Et comme on ne veut plus le défendre, on décide de le pérenniser. Mais le problème restera le même : cet argent est donné sans contrainte ni aucun contrôle.
Il est donc temps de mettre un bon coup de balai dans ces niches fiscales inutiles, qui représentent de véritables gouffres financiers pour l'État.
Si nous ne partageons évidemment pas l'avis général de la Cour des comptes, qui demande toujours plus de coups de rabot, conformément à une orthodoxie budgétaire bien connue, force est de constater qu'elle pointe de graves irrégularités de gestion dans l'exécution budgétaire, qui en justifient le rejet.
Ce budget a finalement été à l'image de ce qu'est la politique de ce gouvernement et du précédent : sévère avec la quasi-totalité de nos concitoyens, mais très généreuse avec quelques-uns, tels les plus riches des actionnaires.
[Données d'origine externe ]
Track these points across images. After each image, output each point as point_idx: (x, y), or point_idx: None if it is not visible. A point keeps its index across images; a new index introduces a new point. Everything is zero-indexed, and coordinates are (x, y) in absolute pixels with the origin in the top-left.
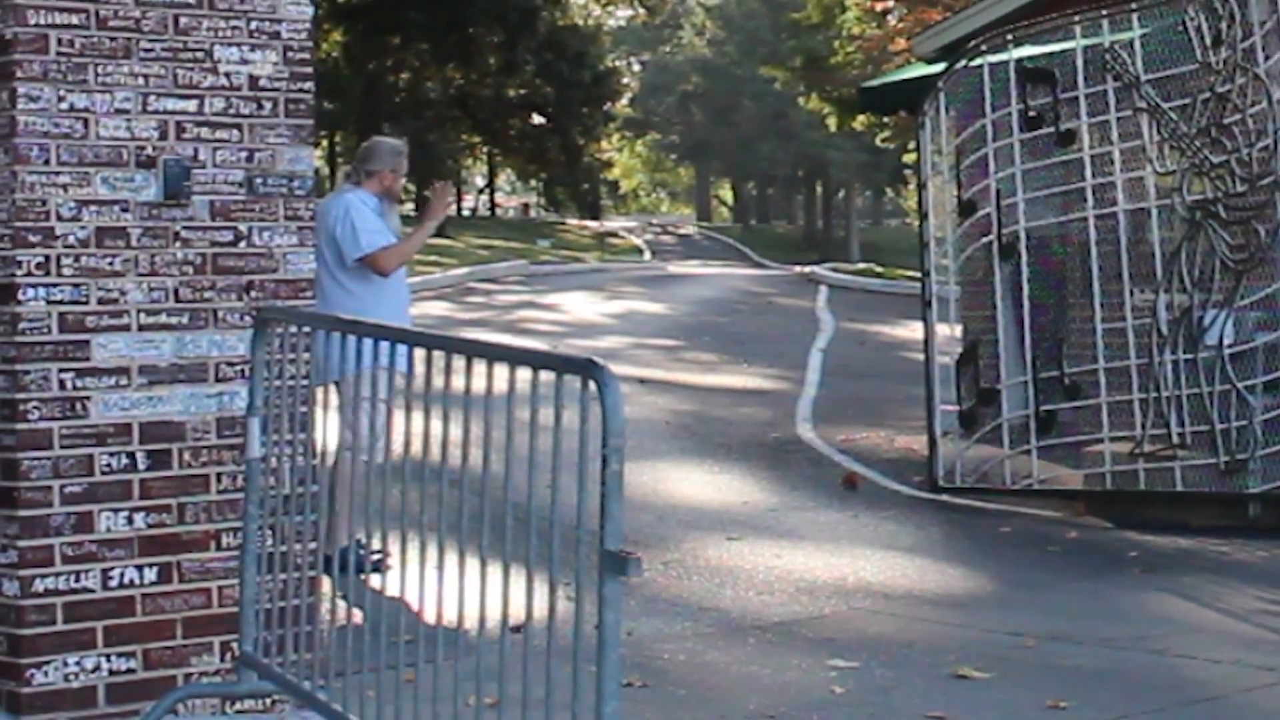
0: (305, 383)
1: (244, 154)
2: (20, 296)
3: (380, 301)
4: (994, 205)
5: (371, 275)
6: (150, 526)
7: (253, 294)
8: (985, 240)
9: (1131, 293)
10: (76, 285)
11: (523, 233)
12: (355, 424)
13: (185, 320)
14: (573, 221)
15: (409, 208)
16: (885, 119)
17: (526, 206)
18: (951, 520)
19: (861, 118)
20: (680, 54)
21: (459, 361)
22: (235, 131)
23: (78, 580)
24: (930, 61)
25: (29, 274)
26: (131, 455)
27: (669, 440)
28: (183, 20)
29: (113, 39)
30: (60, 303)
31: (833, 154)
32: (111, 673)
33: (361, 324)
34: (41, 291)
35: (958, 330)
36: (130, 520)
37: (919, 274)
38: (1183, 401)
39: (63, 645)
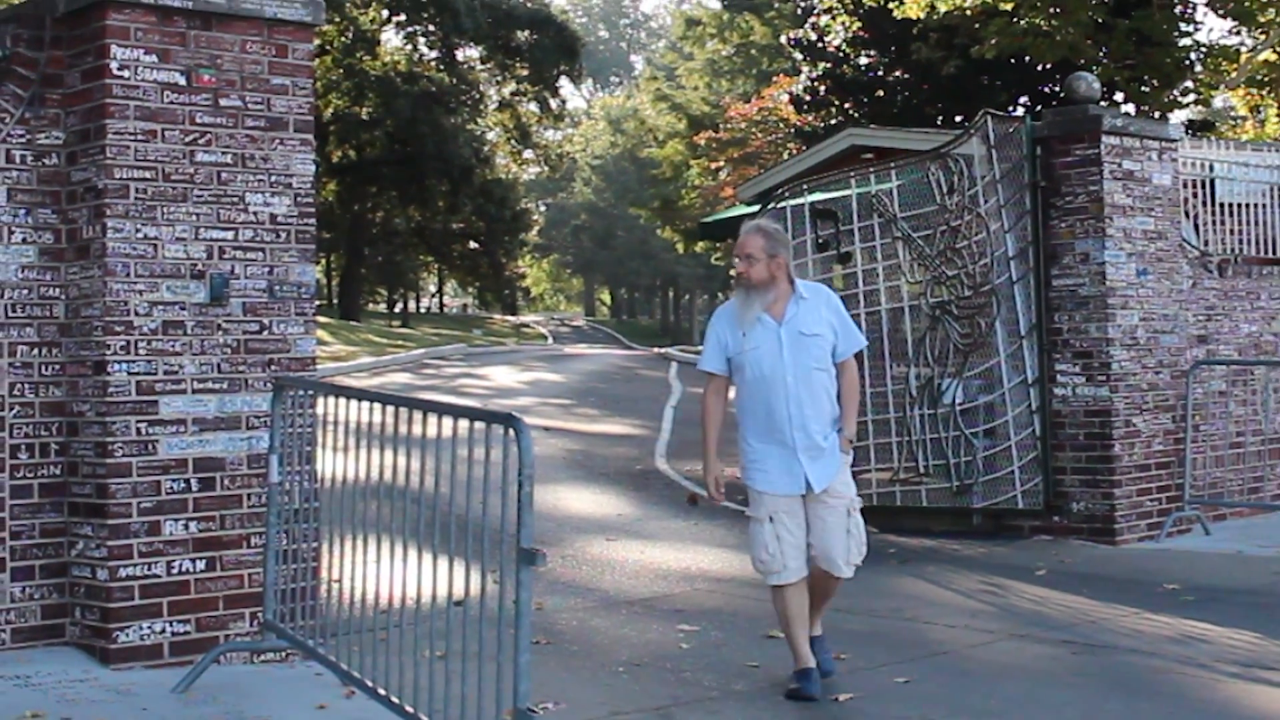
0: (310, 429)
1: (266, 269)
2: (109, 370)
3: (742, 400)
4: None
5: (735, 378)
6: (201, 531)
7: (272, 368)
8: None
9: (891, 366)
10: (148, 361)
11: (462, 324)
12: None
13: (225, 386)
14: (497, 316)
15: (381, 306)
16: (718, 244)
17: (465, 306)
18: None
19: (701, 243)
20: (573, 199)
21: (417, 415)
22: (260, 253)
23: (150, 569)
24: (749, 203)
25: (115, 354)
26: (187, 481)
27: (565, 470)
28: (223, 175)
29: (174, 188)
30: (137, 374)
31: (681, 269)
32: (173, 634)
33: (351, 388)
34: (124, 366)
35: None
36: (187, 527)
37: None
38: (926, 443)
39: (139, 615)
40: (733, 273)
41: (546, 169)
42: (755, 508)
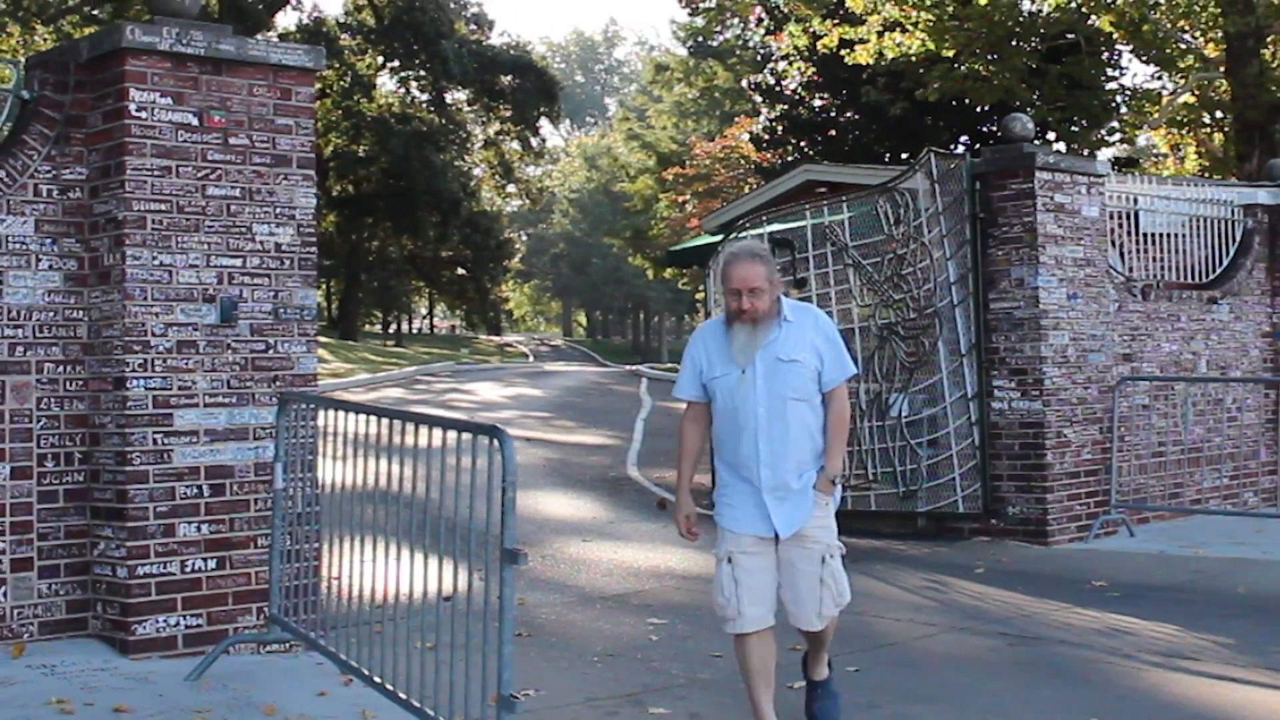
0: (311, 439)
1: (272, 293)
2: (128, 385)
3: (715, 428)
4: None
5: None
6: (212, 533)
7: (277, 383)
8: None
9: None
10: (164, 378)
11: (451, 344)
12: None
13: (234, 400)
14: (483, 337)
15: (376, 327)
16: (684, 271)
17: (454, 327)
18: None
19: (669, 270)
20: (552, 229)
21: (410, 426)
22: (266, 279)
23: (165, 568)
24: (713, 233)
25: (134, 370)
26: (200, 487)
27: (544, 477)
28: (233, 207)
29: (188, 219)
30: (154, 389)
31: (650, 293)
32: (187, 627)
33: (349, 402)
34: (142, 382)
35: None
36: (199, 529)
37: None
38: (875, 452)
39: (155, 609)
40: (721, 305)
41: (528, 202)
42: (717, 545)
Pour preuve, le budget 2017 a été particulièrement dur envers les collectivités territoriales, puisque les transferts en leur faveur ont baissé de 3 milliards d'euros. À l'inverse, comme je l'ai dit tout à l'heure, il s'est montré plus clément avec les entreprises bénéficiaires du CICE.
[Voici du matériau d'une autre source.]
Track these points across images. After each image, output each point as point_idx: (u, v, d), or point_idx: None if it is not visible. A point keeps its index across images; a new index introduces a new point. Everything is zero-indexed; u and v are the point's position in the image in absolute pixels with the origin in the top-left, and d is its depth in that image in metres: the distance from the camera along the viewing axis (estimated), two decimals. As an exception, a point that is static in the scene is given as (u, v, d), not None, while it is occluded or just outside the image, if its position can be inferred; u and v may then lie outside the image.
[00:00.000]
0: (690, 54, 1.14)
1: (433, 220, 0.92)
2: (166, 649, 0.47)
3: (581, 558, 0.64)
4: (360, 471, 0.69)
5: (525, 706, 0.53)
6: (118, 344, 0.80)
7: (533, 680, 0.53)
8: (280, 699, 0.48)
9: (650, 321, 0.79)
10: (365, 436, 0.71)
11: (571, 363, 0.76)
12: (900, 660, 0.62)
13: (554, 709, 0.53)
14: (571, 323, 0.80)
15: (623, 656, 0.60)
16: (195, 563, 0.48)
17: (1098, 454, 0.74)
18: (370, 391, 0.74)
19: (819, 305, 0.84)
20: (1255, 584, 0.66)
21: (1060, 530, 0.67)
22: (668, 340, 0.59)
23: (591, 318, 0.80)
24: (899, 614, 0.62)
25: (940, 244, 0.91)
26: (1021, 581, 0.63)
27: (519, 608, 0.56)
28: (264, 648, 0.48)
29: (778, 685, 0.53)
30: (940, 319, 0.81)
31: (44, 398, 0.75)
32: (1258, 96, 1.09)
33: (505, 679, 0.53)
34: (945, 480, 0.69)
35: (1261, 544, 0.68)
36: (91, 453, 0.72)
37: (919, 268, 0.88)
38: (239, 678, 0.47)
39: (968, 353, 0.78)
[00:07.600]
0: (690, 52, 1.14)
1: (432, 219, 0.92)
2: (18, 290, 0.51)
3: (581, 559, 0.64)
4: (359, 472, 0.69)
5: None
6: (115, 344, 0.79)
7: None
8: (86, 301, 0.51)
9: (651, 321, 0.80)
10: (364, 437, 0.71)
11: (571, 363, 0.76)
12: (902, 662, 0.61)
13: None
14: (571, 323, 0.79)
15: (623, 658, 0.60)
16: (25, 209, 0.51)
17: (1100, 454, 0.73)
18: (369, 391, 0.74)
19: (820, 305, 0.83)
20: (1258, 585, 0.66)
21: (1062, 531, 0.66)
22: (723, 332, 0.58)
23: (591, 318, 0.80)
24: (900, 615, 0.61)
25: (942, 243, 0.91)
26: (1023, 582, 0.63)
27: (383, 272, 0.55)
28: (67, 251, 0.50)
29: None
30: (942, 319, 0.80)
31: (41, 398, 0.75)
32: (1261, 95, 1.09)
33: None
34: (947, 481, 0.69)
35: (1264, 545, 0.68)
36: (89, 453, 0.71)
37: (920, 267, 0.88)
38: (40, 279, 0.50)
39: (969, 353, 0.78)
L'autre enseignement que l'on peut tirer de ce projet de loi de règlement est que les deux gouvernements concernés ont bénéficié d'un contexte économique extrêmement favorable, mais ont décidé de ne pas en faire profiter la majorité de la population. Avec un taux de croissance de 2,2 %, au lieu des 1,5 % pris comme hypothèse en loi de finances initiale, ce sont pourtant 5,5 milliards d'euros de recettes fiscales supplémentaires qui sont rentrées dans les caisses de l'État. Force est de constater, comme nous le craignions et comme le montre également l'étude de l'INSEE qui nous a été présentée en commission des finances et dont la presse a commencé ces jours derniers à se faire l'écho, que cette croissance n'est en rien due aux politiques menées, par ce gouvernement ou par le précédent, mais qu'on la doit en totalité à un environnement économique mondial très favorable, entré dans une des phases cycliques que le capitalisme connaît, même lorsqu'il est financiarisé.
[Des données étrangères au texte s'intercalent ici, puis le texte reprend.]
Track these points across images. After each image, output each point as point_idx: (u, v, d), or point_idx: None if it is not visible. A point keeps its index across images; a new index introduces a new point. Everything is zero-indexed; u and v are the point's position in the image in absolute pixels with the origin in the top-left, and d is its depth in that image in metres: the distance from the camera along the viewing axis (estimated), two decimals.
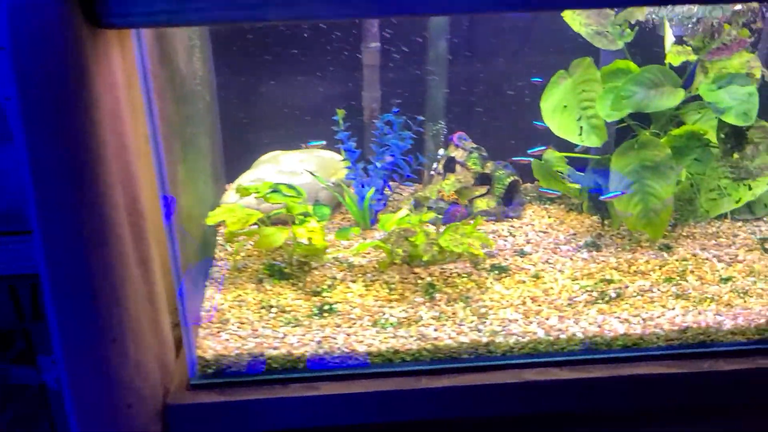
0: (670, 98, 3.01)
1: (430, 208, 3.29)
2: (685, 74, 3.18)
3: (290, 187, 3.18)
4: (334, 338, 2.81)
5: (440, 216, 3.23)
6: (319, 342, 2.79)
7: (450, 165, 3.61)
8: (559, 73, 3.41)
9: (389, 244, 2.96)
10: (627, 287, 3.02)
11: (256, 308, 2.97)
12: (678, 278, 3.07)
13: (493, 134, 3.93)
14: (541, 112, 3.36)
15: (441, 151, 3.67)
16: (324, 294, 3.04)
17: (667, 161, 3.08)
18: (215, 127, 3.68)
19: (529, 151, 3.30)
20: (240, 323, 2.89)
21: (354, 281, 3.14)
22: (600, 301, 2.85)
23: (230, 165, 3.93)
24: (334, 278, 3.13)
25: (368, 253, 3.38)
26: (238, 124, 3.91)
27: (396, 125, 3.51)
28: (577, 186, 3.57)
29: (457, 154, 3.62)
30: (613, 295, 2.85)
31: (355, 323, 2.89)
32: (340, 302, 2.99)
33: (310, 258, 3.26)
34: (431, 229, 3.11)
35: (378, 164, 3.45)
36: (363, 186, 3.47)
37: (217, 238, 3.57)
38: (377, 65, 3.77)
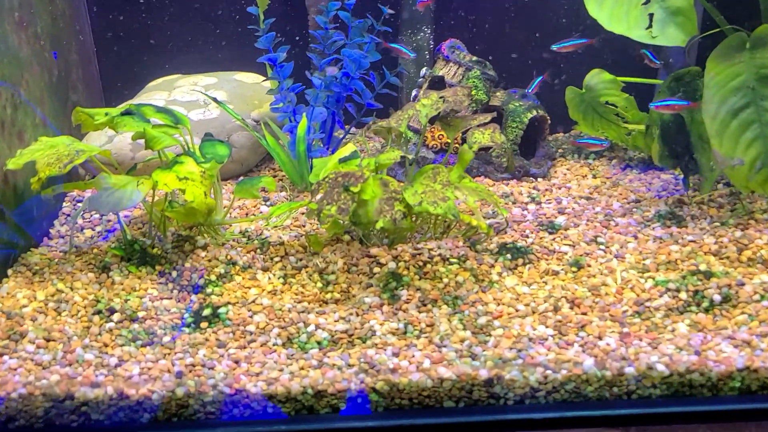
0: None
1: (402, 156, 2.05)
2: None
3: (162, 111, 1.97)
4: (210, 368, 1.62)
5: (411, 158, 1.97)
6: (179, 374, 1.59)
7: (438, 89, 2.37)
8: None
9: (317, 202, 1.74)
10: (741, 285, 1.80)
11: (83, 314, 1.79)
12: None
13: (508, 49, 2.69)
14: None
15: (424, 71, 2.44)
16: (210, 289, 1.85)
17: None
18: (74, 35, 2.48)
19: (528, 91, 2.10)
20: (45, 339, 1.69)
21: (266, 269, 1.94)
22: (694, 307, 1.59)
23: (114, 93, 2.74)
24: (233, 264, 1.93)
25: (301, 226, 2.16)
26: (126, 37, 2.72)
27: (352, 29, 2.29)
28: (641, 127, 2.34)
29: (447, 71, 2.39)
30: (717, 298, 1.59)
31: (252, 341, 1.69)
32: (233, 303, 1.79)
33: (200, 231, 2.04)
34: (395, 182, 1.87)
35: (317, 77, 2.21)
36: (294, 117, 2.25)
37: (64, 203, 2.37)
38: None
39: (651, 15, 2.07)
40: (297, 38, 2.55)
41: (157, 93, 2.52)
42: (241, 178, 2.52)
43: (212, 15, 2.76)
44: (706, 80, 2.00)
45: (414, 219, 1.96)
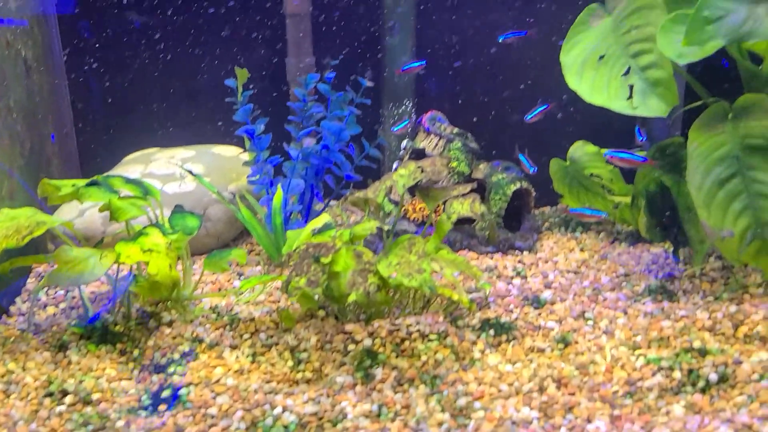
0: None
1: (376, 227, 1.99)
2: None
3: (131, 182, 1.92)
4: None
5: (388, 229, 1.92)
6: None
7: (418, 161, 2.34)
8: (588, 8, 2.25)
9: (288, 274, 1.66)
10: (738, 364, 1.70)
11: (34, 396, 1.67)
12: None
13: (490, 121, 2.71)
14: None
15: (405, 143, 2.42)
16: (172, 369, 1.73)
17: None
18: (52, 110, 2.47)
19: (527, 117, 2.11)
20: None
21: (235, 346, 1.83)
22: (689, 387, 1.49)
23: (92, 167, 2.72)
24: (199, 341, 1.83)
25: (275, 302, 2.08)
26: (106, 111, 2.73)
27: (332, 102, 2.28)
28: (627, 199, 2.30)
29: (428, 143, 2.37)
30: (714, 377, 1.49)
31: (213, 425, 1.58)
32: (196, 384, 1.68)
33: (167, 307, 1.95)
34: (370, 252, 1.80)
35: (294, 148, 2.19)
36: (271, 189, 2.20)
37: (29, 280, 2.28)
38: (307, 15, 2.58)
39: (631, 86, 2.06)
40: (278, 111, 2.52)
41: (133, 166, 2.48)
42: None
43: (193, 88, 2.77)
44: (689, 150, 1.96)
45: (392, 293, 1.87)
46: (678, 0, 2.15)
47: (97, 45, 2.70)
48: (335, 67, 2.33)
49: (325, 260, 1.63)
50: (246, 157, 2.34)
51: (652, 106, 2.03)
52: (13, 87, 2.17)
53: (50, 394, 1.69)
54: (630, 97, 2.07)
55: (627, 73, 2.09)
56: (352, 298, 1.65)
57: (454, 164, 2.32)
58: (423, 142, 2.38)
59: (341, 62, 2.49)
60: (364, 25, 2.71)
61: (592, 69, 2.16)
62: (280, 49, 2.67)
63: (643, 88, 2.05)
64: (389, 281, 1.65)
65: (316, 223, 1.85)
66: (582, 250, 2.44)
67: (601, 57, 2.15)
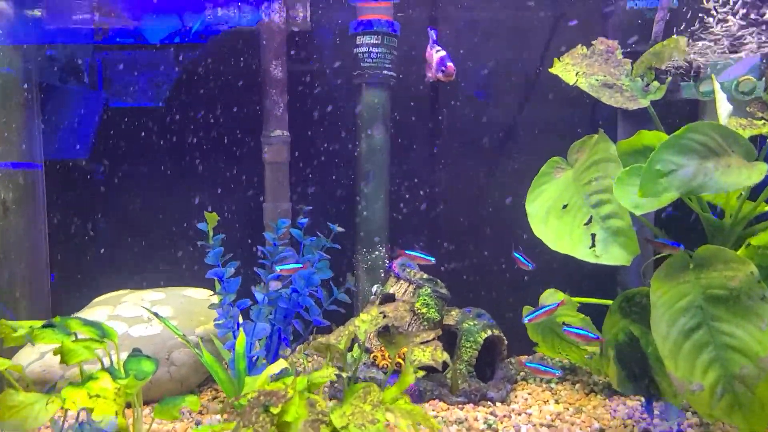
0: (743, 174, 1.83)
1: (338, 374, 1.94)
2: (762, 151, 2.03)
3: (89, 324, 1.90)
4: None
5: (347, 376, 1.86)
6: None
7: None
8: (551, 161, 2.32)
9: (235, 425, 1.59)
10: None
11: None
12: None
13: (460, 269, 2.74)
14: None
15: (375, 288, 2.41)
16: None
17: (754, 288, 1.81)
18: (26, 250, 2.51)
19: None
20: None
21: None
22: None
23: (64, 308, 2.71)
24: None
25: None
26: (82, 254, 2.78)
27: (304, 246, 2.31)
28: (598, 349, 2.27)
29: (398, 289, 2.36)
30: None
31: None
32: None
33: None
34: (325, 401, 1.73)
35: (259, 292, 2.19)
36: (235, 333, 2.18)
37: None
38: (285, 162, 2.68)
39: (593, 235, 2.09)
40: (254, 255, 2.56)
41: (101, 308, 2.47)
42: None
43: (169, 232, 2.83)
44: (652, 299, 1.94)
45: None
46: (632, 153, 2.25)
47: (78, 192, 2.81)
48: (310, 212, 2.39)
49: (274, 410, 1.57)
50: (215, 299, 2.33)
51: (614, 255, 2.05)
52: None
53: None
54: (593, 245, 2.10)
55: (589, 222, 2.13)
56: None
57: (424, 310, 2.30)
58: (393, 288, 2.38)
59: (317, 207, 2.55)
60: (340, 172, 2.82)
61: (556, 217, 2.20)
62: (259, 194, 2.76)
63: (605, 237, 2.08)
64: (340, 430, 1.58)
65: (274, 368, 1.81)
66: (557, 402, 2.35)
67: (565, 206, 2.20)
Ainsi, en 2017, la croissance mondiale a été de 3,7 % et la croissance de la zone euro de 2,5 %, avec un prix du baril de pétrole encore bas. Les deux gouvernements qui se sont succédé auraient pu utiliser ces recettes supplémentaires pour réduire les inégalités ou les investir dans l'économie réelle et dans le pouvoir d'achat. Il n'en a rien été, et pour cause ! Vous avez finalement décidé d'utiliser ces recettes pour améliorer le solde budgétaire, conformément aux injonctions de Bruxelles. Mais je sais bien, en évoquant cette alternative que nous défendons avec La France insoumise, que, sur tous les bancs de cet hémicycle, on se plie à l'orthodoxie budgétaire qui n'admet comme seuls critères valables que la dette et le déficit, qu'il s'agit de ramener forcément en dessous de 3 %, ainsi que le veut la règle d'or, sans même analyser la nature de la dette. On ne fait pas la différence entre une dette pour les générations à venir ou celle contractée en 2008, qui a servi à recapitaliser les banques après la crise des subprimes, qui continue de coûter très cher à l'économie française.
Vu l'importance des coups de rabot qui ont été portés au budget, malgré 5,5 milliards d'euros de recettes supplémentaires, on peut craindre le pire si les recettes s'avèrent finalement plus basses que prévu au cours des exercices budgétaires à venir. C'est d'ailleurs, là encore, ce qui est annoncé par l'INSEE. M. Woerth, tout à l'heure, nous faisait part de ses espoirs que les chiffres sortis de l'INSEE n'aient qu'un caractère provisoire. Pour ce qui me concerne, cher président, je suis très inquiet. Il me semble que nous sommes malheureusement plus proches de la prochaine crise financière que d'une succession d'années marquées par une relance de l'activité et une croissance soutenue.